Vitamin A derivatives such as acitretin and isotretinoin have been used as chemopreventive agents. A small double-blind, placebo-controlled study demonstrated that a 6 month course of acitretin resulted in reduced NMSC in renal transplant patients.23 A second study found acitretin administered daily for 5 years had a more dramatic reduction in NMSC in patients with a history of five or more tumors.24

Systemic retinoid therapy for chemoprevention should be considered when a transplant patient experiences significant decreased quality of life from multiple skin cancers or when faced with cutaneous malignancies at high risk of metastasis. When a patient meets this threshold, discussion with the transplant physicians and patient about reduction or change of immunosuppression regimens should be considered.

Both response and side effects of retinoid therapy are dose dependent. Starting with a low dose and slowly advancing the therapy appears to increase patient tolerance of the adverse effects. Education regarding early use of emollients can be advantageous.25 A low dose regimen can consist of acitretin 10 mg/day (or 10 mg every other day), advancing by 10 mg increments at 2-4 week intervals as tolerated and needed. Because treatment tolerability varies among patients, 10-15 mg/day every other day or 3 times weekly dosing may be helpful in those who cannot tolerate the 20-25 mg/day recommended dose. Tolerance is a risk in those on long-term therapy and many rebound after cessation of the drug.

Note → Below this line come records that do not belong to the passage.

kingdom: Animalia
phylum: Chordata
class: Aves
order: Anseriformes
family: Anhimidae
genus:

Side effects are mild and include mucocutaneous effects (e.g., cheilitis and dryness of the mucous membranes), alopecia, and elevation of triglycerides, liver function tests, and cholesterol. Although the data is largely lacking, these medications are not thought to reduce transplant organ function. Acitretin has a long half-life and pregnancy must be avoided for 3 years after therapy. If use of an oral retinoid in a female patient of child-bearing potential is necessary, consider isotretinoin because pregnancy must only be avoided for at least 1 month after stopping the drug. No retinoid therapy is US FDA approved for skin cancer chemoprevention and all must be used off-label.

Close clinical follow-up is important early in the initiation of retinoid therapy and a history and physical examination should be part of a baseline exam in conjunction with focused lab studies. Lab studies should include initial fasting lipids, liver function tests, hepatitis panel, creatinine, glucose, urine analysis, and complete blood count. Fasting lipids, liver function tests, and creatinine should be followed monthly until stable, then at least every 3 months through the duration of therapy. Bone density measurements should be considered but are frequently done by the primary transplant physician.

Other Agents to Consider in Prophylaxis

Capecitabine is an oral prodrug of 5-fluorouracil. It is used in advanced gastrointestinal cancer as a maintenance therapy in lower doses. A recent study has suggested it may significantly reduce the incidence of SCC and AK in organ transplant recipients. One-third of patients discontinued the drug at 1 year and the study was retrospective with a small sample size. Nevertheless, it may provide an additional chemopreventative approach.25

Given the success of HPV vaccination at reducing cervical cancer, the possibility has been raised of HPV vaccination being an effective secondary prevention tool in iatrogenically immunosuppressed patients such as organ transplant recipients. Although the HPV serotypes found in currently available vaccines are seen more commonly in cervical, head and neck, or digital skin cancers, there may be some role in the future for these or newer vaccines in organ transplant recipients.26


Skin cancer in organ transplant recipients is a source of increased morbidity and mortality. Multiple strategies are available to be used by the dermatologist involving surveillance, education, prophylaxis and treatment. As part of a multidisciplinary team caring for these patients, the knowledgeable dermatologist can have a significant impact.